WORK INSTRUCTION — Scan the records for "mailsRequestStep". Report each line that includes it.

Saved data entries
++++++++++

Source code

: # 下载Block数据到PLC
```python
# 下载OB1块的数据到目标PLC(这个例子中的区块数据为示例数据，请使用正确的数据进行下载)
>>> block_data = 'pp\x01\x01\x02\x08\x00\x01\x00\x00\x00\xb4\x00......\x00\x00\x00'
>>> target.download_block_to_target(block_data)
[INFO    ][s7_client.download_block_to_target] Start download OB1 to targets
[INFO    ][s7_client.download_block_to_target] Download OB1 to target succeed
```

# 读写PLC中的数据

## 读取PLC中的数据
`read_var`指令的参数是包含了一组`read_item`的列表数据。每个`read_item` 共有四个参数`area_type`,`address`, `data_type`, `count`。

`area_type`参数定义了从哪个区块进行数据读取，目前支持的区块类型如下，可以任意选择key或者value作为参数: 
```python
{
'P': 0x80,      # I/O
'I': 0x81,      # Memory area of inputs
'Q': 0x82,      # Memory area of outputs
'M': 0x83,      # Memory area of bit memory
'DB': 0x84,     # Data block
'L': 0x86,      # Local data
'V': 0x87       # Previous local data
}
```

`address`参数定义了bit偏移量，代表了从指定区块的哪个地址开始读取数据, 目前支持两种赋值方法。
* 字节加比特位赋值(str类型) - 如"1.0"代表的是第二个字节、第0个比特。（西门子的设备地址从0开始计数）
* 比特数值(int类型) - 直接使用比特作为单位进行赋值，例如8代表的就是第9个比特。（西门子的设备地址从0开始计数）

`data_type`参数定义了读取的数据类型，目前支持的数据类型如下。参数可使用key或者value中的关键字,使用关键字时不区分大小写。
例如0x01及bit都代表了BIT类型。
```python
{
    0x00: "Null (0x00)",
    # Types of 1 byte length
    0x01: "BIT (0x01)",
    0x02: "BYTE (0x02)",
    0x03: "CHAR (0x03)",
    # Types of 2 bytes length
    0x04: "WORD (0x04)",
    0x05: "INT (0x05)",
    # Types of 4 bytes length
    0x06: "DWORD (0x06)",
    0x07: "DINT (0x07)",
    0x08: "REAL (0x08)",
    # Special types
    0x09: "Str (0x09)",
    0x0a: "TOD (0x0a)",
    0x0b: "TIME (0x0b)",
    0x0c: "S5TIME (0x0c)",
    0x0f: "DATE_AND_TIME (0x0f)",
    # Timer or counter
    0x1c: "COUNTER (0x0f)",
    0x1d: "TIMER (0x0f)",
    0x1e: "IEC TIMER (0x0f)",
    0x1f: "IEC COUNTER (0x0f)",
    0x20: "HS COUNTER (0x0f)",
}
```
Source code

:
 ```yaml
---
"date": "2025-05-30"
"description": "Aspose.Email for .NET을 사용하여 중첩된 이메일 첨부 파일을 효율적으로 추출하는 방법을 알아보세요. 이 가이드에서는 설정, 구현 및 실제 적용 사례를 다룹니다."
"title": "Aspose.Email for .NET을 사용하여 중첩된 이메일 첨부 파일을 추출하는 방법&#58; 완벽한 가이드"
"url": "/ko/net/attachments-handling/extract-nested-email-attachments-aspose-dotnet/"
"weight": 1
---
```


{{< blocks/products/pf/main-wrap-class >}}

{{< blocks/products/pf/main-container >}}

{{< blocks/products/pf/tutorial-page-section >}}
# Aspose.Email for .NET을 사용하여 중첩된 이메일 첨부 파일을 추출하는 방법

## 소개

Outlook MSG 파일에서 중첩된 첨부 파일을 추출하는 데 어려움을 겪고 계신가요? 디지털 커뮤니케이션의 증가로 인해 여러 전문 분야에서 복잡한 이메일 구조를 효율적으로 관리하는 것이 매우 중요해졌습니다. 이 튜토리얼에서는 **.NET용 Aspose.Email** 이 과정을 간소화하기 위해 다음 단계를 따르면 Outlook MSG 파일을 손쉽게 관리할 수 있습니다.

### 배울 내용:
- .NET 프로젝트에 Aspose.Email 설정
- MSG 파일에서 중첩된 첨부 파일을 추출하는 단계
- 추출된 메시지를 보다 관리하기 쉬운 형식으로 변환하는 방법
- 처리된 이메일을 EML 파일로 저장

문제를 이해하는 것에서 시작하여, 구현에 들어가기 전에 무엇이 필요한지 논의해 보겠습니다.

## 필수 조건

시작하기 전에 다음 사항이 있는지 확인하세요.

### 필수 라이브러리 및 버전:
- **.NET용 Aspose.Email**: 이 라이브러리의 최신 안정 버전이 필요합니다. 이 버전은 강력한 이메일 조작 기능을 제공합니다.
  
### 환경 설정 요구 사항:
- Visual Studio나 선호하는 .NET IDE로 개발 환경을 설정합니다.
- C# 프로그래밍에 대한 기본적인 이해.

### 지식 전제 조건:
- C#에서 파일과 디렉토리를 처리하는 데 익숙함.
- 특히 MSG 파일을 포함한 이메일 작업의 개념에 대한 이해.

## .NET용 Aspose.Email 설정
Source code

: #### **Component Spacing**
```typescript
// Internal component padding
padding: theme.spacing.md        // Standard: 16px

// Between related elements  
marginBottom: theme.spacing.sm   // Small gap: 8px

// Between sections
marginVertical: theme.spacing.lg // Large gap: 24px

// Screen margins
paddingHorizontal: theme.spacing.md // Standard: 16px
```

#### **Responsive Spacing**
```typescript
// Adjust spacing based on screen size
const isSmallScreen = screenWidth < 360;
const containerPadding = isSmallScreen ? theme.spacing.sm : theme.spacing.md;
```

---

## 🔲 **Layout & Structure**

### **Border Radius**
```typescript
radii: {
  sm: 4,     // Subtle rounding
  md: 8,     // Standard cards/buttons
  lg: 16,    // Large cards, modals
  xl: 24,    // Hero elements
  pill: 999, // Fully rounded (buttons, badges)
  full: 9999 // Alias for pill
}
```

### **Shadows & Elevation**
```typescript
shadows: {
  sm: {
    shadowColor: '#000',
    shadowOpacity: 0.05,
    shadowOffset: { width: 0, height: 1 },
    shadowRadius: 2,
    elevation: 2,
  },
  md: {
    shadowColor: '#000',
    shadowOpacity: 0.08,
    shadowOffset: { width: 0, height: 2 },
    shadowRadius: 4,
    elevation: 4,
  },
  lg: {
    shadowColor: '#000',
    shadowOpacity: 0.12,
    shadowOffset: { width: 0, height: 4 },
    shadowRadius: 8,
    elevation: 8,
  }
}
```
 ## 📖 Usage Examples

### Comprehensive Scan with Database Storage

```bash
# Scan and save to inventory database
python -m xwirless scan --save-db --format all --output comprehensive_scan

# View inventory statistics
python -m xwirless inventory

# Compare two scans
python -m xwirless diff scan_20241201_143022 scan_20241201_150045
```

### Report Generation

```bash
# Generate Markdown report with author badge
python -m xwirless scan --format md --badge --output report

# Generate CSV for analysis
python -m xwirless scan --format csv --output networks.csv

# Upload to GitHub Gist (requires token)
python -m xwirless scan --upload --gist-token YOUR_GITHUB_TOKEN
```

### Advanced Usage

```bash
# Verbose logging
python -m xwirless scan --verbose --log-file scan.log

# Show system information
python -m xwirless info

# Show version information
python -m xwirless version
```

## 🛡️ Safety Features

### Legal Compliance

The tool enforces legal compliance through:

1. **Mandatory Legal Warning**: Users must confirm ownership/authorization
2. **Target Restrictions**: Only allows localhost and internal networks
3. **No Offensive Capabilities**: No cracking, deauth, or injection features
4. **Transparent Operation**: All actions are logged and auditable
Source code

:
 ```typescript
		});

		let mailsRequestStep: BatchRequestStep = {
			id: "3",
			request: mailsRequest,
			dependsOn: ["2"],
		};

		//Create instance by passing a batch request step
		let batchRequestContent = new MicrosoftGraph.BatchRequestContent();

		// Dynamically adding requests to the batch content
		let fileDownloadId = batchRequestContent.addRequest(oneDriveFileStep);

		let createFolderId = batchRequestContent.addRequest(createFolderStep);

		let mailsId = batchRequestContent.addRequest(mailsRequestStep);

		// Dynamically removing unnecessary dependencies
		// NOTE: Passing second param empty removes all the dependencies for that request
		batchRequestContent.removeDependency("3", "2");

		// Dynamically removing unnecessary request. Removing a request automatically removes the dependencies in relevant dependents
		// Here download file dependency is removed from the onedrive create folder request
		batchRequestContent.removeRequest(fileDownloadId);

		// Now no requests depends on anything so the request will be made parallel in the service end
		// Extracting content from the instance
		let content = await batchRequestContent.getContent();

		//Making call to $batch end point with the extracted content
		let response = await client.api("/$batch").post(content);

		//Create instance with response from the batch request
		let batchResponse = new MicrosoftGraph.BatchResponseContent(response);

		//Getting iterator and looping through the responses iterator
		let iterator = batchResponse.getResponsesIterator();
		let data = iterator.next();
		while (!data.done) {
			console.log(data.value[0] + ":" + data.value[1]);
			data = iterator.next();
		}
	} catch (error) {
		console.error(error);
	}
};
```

++++++++++

FINAL ANSWER —
		let mailsRequestStep: BatchRequestStep = {
		let mailsId = batchRequestContent.addRequest(mailsRequestStep);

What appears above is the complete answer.